**Texto del documento:**
Cirugía de las Orejas - Otoplastia
La otoplastia (o también llamada operación de las orejas) es una operación utilizada para corregir las deformidades de las orejas. Las más operaciones más comunes y conocidas ante todos son las que corrigen las llamadas orejas de soplillo u orejas en asa, y también las que corrigen las deformidades y hematomas producidas por algún traumatismo anterior.

Se usa preferiblemente una anestesia local y sedación ligera. Sin embargo, para casos especiales como los niños también se usa anestesia general o anestesia local con una sedación más fuerte. Durante la anestesia local se mantiene al paciente despierto pero tranquilo y sin ningún tipo de dolor; durante la anestesia general, se duerme completamente al paciente.
Para conseguir unir las orejas a la cabeza se procede de la siguiente manera: se extirpa un huso de piel de la parte posterior de las orejas y así la cicatriz queda lo menos a la vista posible, por lo que queda escondida totalmente. Además, los cirujanos de hoy en día intentan que quede lo más natural posible, marcando primero por donde se quiere plegar la oreja y debilitando el cartílago para poder doblarlo.

**Registros:**

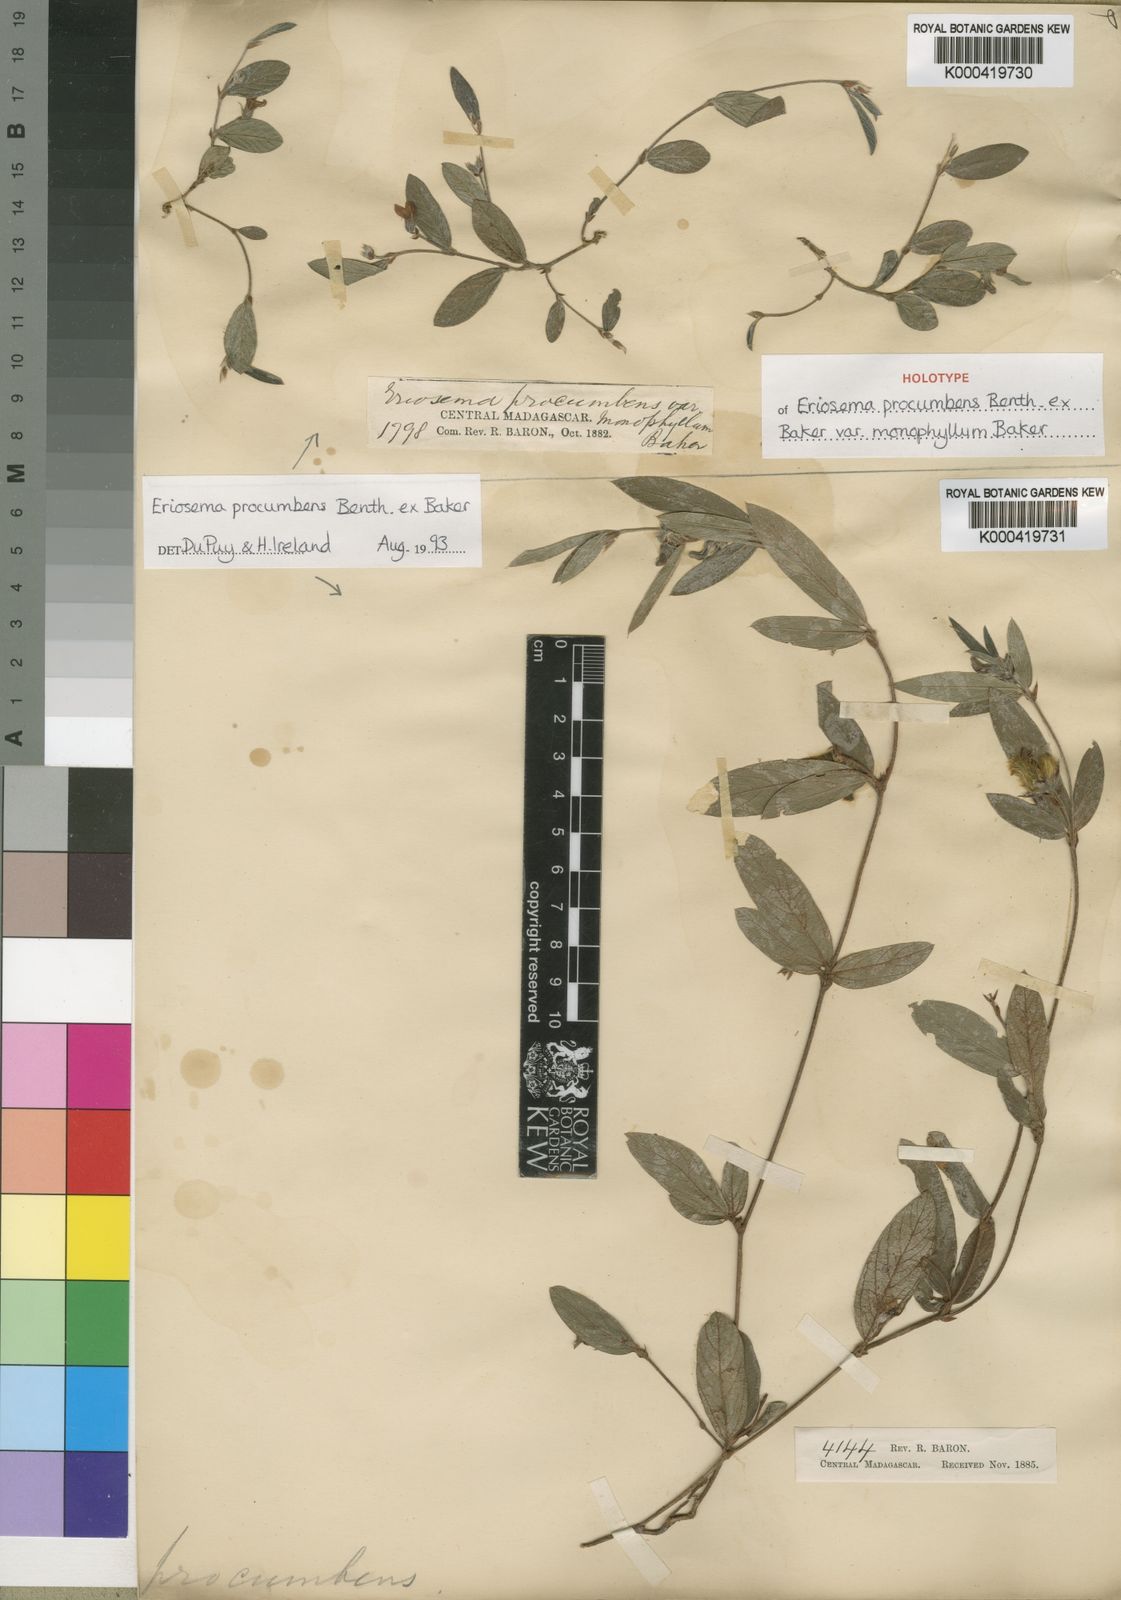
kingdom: Plantae
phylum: Tracheophyta
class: Magnoliopsida
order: Fabales
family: Fabaceae
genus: Eriosema
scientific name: Eriosema procumbens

**Tarea 1:** Según el texto sobre la otoplastia, ¿de qué parte de las orejas se extirpa el huso de piel?
**Tarea 2:** Por favor, transcribe del texto sobre la otoplastia el fragmento que empieza en "Cirugía de las" y termina en "algún traumatismo anterior.".
**Tarea 3:** Sigue escribiendo el texto sobre la otoplastia a partir de donde se detiene.
Los registros proceden de otra fuente.

**Respuesta 1:** De la parte posterior de las orejas.

**Respuesta 2:**
Cirugía de las Orejas - Otoplastia
La otoplastia (o también llamada operación de las orejas) es una operación utilizada para corregir las deformidades de las orejas. Las más operaciones más comunes y conocidas ante todos son las que corrigen las llamadas orejas de soplillo u orejas en asa, y también las que corrigen las deformidades y hematomas producidas por algún traumatismo anterior.

**Respuesta 3:**
Antes de la operación se puede decidir entre el cirujano y el paciente que técnica es la que se llevará a cabo al operar y, además, si hay alguna posibilidad de realizar operaciones complementarias con el objeto de mejorar estéticamente.
El tiempo que se suele invertir en hacer la operación de las orejas suele ser alrededor de una hora y media.
Con respecto al post-operatorio, se lleva un vendaje para proteger las orejas durante una semana y además, después de esa semana, dos o tres semanas más se lleva una banda elástica que protege la zona y mantiene la forma definitiva de las orejas.